[Goal of the exercise]
In the entries that follow, find every line containing "shoulder" and copy it.

[Working data]
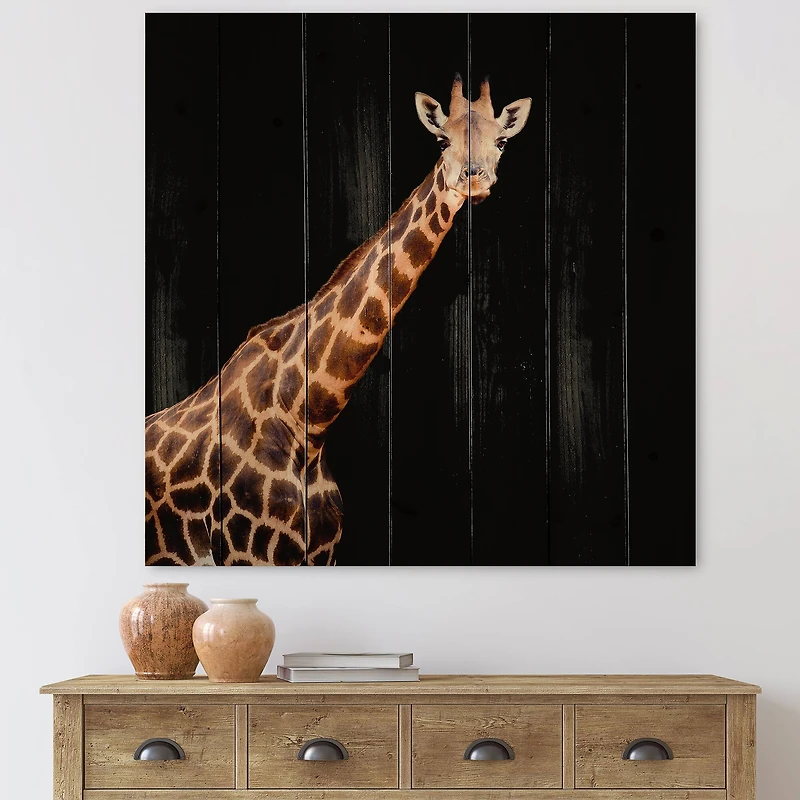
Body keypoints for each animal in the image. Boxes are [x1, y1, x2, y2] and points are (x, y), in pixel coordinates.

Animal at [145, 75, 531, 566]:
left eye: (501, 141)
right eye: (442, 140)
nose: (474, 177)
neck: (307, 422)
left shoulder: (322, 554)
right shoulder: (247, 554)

--

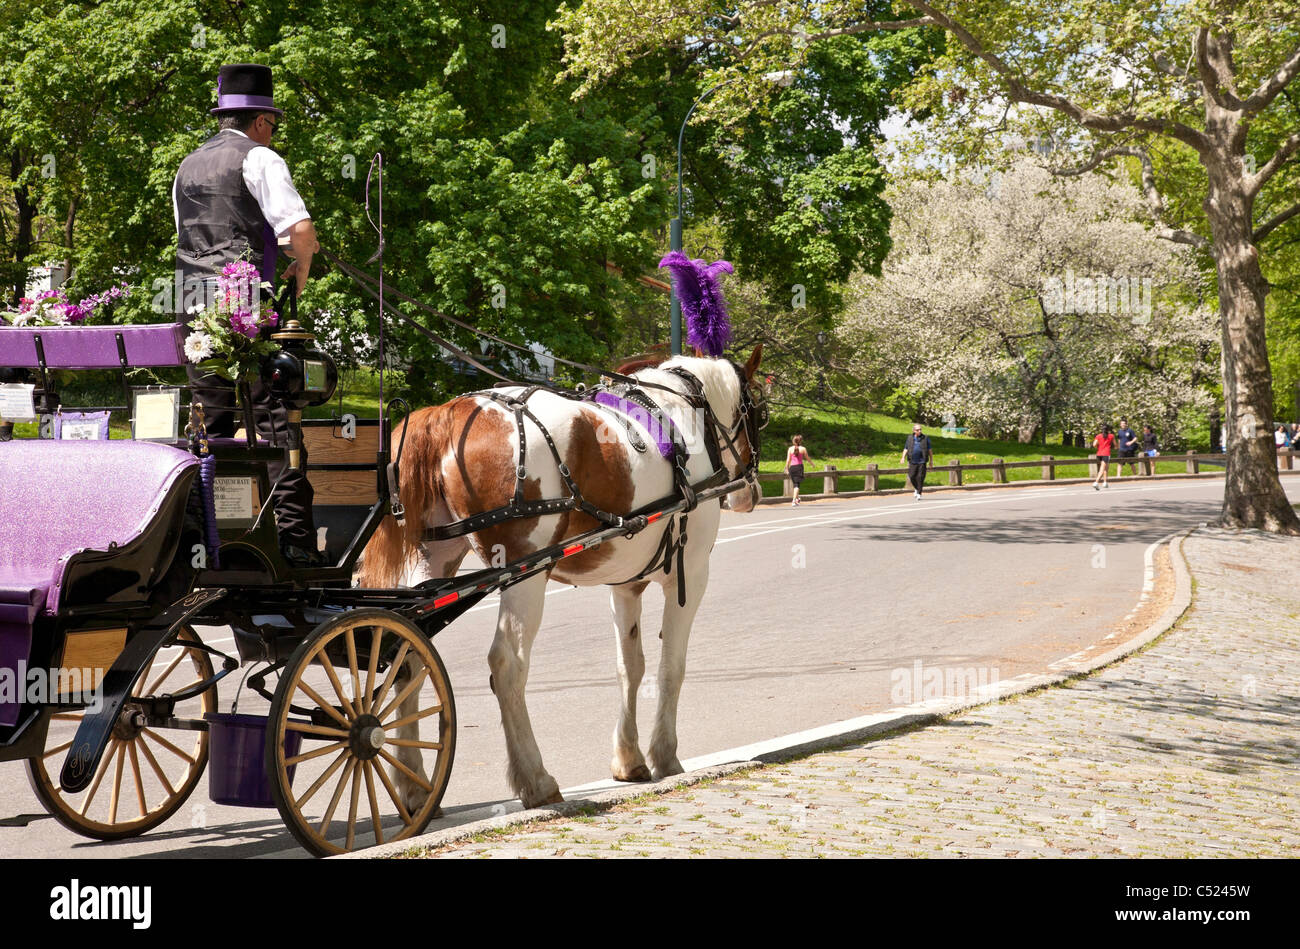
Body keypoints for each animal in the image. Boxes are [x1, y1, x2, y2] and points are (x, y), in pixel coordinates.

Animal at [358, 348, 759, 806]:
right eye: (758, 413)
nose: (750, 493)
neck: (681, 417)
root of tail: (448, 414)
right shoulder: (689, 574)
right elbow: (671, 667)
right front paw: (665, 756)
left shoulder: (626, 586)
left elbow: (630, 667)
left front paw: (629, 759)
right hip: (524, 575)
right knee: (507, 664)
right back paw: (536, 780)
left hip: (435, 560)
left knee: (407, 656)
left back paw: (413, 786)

[Written reply]
left shoulder: (322, 554)
right shoulder: (247, 554)
right shoulder: (689, 574)
left shoulder: (626, 586)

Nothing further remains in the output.